Where there's smoke
The Wrangler Family Barbecue in El Cajon fires up the inner carnivore
Photo by Dhanraj Emanuel
The Wrangler Family Barbecue
901 El Cajon Blvd.
El Cajon
619-442-1170
Drive with your window down as you exit eastbound I-8 at El Cajon Boulevard and you may smell The Wrangler Family Barbecue before you see it. Once you pull into the parking lot, often filled with bikes and big rigs, there's no mistaking the sweet, smoky scent, so thick it seems to hang heavy in the air. I don't claim to be a barbecue expert; nor have I traveled through the famed barbecue belts of the South, but something at the restaurant sure smells right to me.
The Wrangler Family Barbecue has had three owners since it opened in 1965. The first was the family that started the business; the most recent is a longtime employee. Not much seems to have changed since those early days-not the formica tables, knotty-pine paneling, frontier-themed decor or the now-gray-haired regulars. Some aspects take getting used to; find a seat along the east wall of the restaurant and you'll be eating under a giant, stuffed head of a moose, buffalo or deer.
The ordering is done the same as it always has-off a large menu board that hangs above the front counter. Selections are simple: three meats, served alone or on combination plates. Beef is the most popular here-if you arrive early before the crowd descends, you can see them slicing the first slabs off an enormous, Flintstones-sized square chuck, which gets slowly smoked with oak wood, in a pit oven, for 16 to 18 hours. It's tender but in dire need of flavoring; the little side dish of barbecue sauce helps. When I asked two kitchen guys about the sauce, I was told that it's an old, and secret, recipe. I told them that I tasted cloves and got a barely perceptible affirmative nod. The warm, sweet flavor of the spice mellows the tanginess of the sauce; I like it better than many I've tried.
Sides, from baked beans to macaroni salad, get ladled into separate compartments of sectioned, plastic cafeteria plates. If there's less-appetizing dinnerware in existence, I don't want to eat off of it. But the coleslaw is excellent, fresh and crunchy, and very lightly dressed. Better than the beef are pork spare ribs, heftier and meatier than baby backs. These have the telltale blush of a smoke ring along their edges, a good sign that they've been cooked low and slow. The meat pulls cleanly off the bone, but it still has a definite chew, much preferable to the mushy meat that often falls off the bones of baby-back ribs. Like the beef, the ribs benefit from a dip in barbecue sauce.
But the absolute must-order at The Wrangler is the ham.

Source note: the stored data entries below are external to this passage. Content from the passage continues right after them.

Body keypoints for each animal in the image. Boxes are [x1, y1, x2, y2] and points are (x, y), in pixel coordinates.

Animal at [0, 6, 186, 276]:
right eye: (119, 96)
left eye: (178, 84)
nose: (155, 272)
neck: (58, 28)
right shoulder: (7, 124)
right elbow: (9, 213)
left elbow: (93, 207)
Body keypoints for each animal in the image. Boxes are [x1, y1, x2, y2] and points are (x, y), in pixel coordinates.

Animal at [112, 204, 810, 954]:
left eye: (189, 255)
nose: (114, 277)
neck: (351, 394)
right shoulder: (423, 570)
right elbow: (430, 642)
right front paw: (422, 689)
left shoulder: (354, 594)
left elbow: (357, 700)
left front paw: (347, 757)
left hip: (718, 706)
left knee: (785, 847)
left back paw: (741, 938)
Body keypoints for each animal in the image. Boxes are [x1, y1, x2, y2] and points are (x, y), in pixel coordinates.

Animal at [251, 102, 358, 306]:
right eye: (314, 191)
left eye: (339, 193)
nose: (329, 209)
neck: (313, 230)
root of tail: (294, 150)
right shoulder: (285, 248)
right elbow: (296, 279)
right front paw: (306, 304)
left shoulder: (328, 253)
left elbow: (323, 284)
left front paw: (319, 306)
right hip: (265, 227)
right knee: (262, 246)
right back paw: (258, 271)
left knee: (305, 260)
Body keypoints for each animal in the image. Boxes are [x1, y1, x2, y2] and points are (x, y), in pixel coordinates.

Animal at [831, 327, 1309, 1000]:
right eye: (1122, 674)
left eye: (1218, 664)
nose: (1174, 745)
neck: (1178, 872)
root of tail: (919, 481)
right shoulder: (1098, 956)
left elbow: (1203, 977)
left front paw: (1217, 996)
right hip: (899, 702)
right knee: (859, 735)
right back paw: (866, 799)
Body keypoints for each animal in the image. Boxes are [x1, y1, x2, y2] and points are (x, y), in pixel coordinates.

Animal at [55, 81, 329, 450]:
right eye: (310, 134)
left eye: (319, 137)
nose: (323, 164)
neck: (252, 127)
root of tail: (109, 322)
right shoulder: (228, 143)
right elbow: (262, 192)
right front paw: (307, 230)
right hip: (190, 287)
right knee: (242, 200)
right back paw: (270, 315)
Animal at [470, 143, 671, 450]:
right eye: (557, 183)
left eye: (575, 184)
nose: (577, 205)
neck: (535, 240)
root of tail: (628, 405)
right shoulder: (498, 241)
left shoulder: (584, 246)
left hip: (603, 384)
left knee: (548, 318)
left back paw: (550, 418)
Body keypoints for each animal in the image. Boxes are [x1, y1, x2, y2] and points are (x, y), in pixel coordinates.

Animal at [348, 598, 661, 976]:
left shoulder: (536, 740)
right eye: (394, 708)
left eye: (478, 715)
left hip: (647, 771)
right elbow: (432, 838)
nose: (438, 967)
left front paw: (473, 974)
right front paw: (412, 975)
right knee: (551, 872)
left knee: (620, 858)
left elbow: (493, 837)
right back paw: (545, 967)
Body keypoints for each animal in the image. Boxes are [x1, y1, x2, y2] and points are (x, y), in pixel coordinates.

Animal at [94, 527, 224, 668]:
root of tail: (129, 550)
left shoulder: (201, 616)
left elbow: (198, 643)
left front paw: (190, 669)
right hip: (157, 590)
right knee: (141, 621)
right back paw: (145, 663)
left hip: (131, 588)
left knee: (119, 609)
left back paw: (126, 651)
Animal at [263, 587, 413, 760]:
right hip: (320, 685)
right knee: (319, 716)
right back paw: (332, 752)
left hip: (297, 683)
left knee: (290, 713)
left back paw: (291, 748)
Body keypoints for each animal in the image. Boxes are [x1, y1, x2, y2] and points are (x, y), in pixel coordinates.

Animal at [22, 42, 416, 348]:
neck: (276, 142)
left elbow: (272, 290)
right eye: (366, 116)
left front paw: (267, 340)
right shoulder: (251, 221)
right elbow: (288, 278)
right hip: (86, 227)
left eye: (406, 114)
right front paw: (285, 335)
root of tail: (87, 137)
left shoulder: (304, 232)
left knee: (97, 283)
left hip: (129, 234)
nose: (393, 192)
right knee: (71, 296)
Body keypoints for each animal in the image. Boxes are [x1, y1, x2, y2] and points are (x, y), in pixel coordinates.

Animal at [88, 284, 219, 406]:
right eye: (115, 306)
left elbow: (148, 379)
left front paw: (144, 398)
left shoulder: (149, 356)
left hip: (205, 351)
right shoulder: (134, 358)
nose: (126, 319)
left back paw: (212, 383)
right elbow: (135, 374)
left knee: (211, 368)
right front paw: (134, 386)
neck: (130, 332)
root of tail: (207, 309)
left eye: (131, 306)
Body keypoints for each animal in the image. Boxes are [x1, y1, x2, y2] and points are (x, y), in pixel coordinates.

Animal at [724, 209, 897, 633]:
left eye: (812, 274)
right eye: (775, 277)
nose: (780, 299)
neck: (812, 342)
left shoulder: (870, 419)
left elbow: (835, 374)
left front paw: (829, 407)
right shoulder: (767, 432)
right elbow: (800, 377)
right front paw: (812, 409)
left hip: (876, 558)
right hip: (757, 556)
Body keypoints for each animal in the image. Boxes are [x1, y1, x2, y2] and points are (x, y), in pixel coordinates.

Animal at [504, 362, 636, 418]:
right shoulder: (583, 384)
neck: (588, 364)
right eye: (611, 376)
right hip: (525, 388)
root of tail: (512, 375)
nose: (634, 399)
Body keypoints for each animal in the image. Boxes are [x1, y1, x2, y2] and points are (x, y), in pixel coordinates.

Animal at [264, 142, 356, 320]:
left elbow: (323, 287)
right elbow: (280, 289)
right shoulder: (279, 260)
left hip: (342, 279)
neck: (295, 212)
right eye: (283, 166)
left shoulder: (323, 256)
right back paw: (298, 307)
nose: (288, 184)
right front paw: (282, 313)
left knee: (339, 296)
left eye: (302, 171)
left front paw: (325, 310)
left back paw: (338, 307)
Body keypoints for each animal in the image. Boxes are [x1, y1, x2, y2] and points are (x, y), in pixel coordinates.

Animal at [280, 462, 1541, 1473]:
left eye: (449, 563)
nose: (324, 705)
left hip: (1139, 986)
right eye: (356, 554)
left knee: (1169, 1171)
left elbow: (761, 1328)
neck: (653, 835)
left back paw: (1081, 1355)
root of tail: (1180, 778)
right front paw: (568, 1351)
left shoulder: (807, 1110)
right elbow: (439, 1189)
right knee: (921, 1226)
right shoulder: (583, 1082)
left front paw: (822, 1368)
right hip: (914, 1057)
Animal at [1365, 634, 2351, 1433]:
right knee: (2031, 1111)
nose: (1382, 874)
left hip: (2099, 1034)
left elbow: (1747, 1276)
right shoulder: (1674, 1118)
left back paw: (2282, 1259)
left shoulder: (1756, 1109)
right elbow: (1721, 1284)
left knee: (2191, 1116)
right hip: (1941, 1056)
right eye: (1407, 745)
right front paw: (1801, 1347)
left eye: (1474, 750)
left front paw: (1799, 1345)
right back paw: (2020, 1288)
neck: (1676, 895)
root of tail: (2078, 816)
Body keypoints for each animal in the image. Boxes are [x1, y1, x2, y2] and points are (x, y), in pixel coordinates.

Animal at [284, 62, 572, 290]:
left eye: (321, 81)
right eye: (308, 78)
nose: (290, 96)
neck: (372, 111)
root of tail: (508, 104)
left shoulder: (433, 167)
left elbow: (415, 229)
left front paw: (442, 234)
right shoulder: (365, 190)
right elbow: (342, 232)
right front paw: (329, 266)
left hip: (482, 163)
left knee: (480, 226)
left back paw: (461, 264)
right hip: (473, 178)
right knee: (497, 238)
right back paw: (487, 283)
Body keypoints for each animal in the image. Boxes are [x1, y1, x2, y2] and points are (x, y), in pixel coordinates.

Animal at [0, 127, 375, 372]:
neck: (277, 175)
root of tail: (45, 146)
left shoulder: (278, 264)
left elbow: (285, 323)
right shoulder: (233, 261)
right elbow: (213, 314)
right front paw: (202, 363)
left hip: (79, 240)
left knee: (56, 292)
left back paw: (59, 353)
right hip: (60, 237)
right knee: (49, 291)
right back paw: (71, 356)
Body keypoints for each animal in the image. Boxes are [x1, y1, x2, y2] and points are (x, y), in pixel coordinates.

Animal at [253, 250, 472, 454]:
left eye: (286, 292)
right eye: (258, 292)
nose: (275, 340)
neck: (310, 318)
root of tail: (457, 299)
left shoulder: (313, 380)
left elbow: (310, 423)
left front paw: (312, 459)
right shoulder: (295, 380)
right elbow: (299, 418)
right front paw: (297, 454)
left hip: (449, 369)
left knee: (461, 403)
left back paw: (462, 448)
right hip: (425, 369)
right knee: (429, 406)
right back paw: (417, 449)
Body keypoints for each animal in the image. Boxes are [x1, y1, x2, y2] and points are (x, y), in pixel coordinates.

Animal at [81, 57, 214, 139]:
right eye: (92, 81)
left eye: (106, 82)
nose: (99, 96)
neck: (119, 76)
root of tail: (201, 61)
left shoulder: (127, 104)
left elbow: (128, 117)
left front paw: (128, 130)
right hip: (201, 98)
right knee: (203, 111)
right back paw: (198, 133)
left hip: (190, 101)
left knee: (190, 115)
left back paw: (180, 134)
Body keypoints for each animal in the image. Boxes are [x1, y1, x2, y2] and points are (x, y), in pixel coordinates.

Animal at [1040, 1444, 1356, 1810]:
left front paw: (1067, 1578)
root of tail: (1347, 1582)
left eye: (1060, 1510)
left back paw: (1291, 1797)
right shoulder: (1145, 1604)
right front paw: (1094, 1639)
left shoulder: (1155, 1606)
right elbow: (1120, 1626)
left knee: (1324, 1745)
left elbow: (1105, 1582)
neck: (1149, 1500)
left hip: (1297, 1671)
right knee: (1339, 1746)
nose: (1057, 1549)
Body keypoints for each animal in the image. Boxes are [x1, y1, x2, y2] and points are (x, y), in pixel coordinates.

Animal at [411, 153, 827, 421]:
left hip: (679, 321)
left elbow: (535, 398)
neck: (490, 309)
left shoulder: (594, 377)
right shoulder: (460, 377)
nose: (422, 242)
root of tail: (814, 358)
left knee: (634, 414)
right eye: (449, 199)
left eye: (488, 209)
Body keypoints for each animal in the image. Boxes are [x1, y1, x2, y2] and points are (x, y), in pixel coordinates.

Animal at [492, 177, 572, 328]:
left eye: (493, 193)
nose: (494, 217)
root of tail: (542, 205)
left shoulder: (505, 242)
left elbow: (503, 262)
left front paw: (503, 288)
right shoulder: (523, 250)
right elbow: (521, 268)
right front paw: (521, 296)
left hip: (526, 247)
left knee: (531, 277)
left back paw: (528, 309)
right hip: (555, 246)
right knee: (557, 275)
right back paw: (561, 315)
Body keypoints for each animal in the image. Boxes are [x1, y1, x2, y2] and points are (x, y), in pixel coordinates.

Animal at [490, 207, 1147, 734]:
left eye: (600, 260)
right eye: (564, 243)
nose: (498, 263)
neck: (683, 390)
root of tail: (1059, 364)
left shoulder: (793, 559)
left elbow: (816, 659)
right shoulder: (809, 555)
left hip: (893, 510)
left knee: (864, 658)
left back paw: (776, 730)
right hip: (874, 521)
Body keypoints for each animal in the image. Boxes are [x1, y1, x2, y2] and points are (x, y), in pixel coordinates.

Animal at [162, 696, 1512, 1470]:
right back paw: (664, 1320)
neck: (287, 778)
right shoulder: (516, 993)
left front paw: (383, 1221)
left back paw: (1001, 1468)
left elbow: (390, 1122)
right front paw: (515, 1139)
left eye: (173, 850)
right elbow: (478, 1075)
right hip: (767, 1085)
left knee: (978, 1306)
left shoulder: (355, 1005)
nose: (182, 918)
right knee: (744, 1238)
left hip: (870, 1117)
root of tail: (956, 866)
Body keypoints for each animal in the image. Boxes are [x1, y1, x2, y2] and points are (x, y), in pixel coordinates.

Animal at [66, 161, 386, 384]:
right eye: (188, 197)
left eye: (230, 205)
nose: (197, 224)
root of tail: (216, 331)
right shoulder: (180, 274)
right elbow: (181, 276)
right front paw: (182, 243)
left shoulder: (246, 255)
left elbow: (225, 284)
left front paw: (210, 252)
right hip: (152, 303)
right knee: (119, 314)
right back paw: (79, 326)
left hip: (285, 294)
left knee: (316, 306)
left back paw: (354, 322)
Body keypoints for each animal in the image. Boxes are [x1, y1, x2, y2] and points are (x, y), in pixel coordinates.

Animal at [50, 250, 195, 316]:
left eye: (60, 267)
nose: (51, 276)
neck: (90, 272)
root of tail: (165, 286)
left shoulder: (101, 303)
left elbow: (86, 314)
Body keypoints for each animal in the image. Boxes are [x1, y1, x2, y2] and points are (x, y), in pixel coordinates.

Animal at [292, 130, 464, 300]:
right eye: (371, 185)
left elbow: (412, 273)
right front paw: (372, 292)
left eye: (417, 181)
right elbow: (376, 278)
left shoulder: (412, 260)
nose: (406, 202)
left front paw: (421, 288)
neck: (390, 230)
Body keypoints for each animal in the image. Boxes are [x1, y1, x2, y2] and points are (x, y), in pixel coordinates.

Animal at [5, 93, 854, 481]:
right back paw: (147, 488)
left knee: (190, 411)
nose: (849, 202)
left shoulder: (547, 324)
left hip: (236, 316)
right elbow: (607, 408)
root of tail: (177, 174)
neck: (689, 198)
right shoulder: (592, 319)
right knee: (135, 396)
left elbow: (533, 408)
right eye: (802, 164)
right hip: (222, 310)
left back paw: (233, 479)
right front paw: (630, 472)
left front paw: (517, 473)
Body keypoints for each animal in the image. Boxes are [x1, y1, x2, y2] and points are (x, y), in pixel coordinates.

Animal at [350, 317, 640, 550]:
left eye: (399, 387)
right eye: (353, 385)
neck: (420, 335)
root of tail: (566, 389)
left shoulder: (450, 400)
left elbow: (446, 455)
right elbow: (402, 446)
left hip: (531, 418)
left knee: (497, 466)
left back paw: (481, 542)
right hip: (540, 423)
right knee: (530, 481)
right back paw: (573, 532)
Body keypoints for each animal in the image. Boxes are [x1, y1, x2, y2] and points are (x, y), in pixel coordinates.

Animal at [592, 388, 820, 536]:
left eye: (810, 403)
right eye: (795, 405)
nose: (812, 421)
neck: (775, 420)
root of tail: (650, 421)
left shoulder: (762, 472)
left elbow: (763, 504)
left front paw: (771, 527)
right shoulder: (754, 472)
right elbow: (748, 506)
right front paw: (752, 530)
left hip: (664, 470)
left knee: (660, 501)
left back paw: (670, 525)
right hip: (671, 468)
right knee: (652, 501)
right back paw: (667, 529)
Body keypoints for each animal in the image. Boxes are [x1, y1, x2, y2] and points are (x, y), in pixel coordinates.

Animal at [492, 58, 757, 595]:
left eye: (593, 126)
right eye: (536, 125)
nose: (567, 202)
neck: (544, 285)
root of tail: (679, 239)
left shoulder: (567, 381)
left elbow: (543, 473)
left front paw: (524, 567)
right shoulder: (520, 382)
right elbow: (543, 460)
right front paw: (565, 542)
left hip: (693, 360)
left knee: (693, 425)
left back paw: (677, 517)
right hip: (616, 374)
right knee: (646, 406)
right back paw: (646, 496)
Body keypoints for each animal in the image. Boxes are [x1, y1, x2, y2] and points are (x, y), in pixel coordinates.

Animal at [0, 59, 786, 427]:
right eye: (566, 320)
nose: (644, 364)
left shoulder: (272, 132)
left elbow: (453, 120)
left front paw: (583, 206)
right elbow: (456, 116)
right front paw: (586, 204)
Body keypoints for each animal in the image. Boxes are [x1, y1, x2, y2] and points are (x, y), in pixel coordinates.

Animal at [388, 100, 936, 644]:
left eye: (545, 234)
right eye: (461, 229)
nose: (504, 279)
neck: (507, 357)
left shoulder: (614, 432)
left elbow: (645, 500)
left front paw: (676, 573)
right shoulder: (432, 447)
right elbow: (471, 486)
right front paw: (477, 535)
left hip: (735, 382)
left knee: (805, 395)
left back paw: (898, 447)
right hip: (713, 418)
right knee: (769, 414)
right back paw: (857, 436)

I've never thought much of ham; on the scale of favorite cuts of pork, and there are many, it's always landed very low on the list. At holiday dinners, it's usually the one thing I don't put on my plate. But this ham is a different animal entirely. It's definitely the juiciest, most flavorful meat served here. No sauce is needed. The meat is savory and a little sweet, delicious on its own-its moistness even survived the re-heating test.
For a city girl, the experience here, beyond the food, is a glimpse into another world. On one visit-no joke-a replica of The Dukes of Hazzard's General Lee was in the parking lot and even gave its signature horn toot as it drove away. And the food, especially the ham, is worth a visit. Don't just take my word for it-I was directed to Wrangler by a seatmate at a recent dinner, whose side job is a professional barbecue judge. So, try it and judge for yourself.